● TASK GOAL:
In the records, each line holding "услуги" must be reported.

● TASK INPUTS:
------------------------------------------------

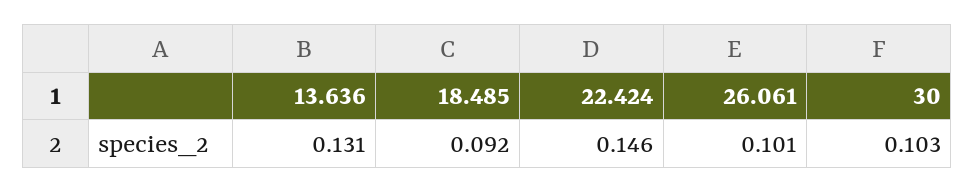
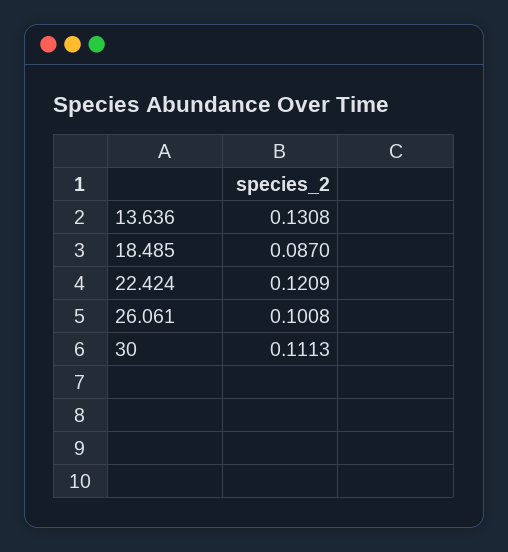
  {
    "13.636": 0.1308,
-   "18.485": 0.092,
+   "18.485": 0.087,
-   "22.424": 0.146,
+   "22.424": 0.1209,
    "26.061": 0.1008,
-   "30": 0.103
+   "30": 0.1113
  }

------------------------------------------------

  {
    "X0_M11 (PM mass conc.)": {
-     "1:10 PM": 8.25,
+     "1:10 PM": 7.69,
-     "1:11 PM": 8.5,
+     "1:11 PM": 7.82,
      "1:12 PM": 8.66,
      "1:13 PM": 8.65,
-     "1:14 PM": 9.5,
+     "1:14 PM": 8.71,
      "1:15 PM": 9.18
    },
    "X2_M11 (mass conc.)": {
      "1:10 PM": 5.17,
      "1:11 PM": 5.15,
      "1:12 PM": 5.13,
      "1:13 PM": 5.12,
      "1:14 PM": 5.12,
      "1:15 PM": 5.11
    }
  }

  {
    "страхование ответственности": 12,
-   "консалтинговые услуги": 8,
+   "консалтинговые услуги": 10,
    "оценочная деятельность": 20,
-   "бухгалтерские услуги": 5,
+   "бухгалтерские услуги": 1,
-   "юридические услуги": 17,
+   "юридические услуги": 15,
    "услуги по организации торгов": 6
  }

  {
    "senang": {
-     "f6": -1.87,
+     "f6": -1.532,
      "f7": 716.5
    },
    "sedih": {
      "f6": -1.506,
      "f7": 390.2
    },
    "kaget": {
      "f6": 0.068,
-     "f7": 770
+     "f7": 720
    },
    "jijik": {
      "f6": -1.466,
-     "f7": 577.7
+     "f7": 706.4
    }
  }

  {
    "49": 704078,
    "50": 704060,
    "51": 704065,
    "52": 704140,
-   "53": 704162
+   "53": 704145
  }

------------------------------------------------

● ANSWER FOR THE TASK:
-   "консалтинговые услуги": 8,
+   "консалтинговые услуги": 10,
-   "бухгалтерские услуги": 5,
+   "бухгалтерские услуги": 1,
-   "юридические услуги": 17,
+   "юридические услуги": 15,
    "услуги по организации торгов": 6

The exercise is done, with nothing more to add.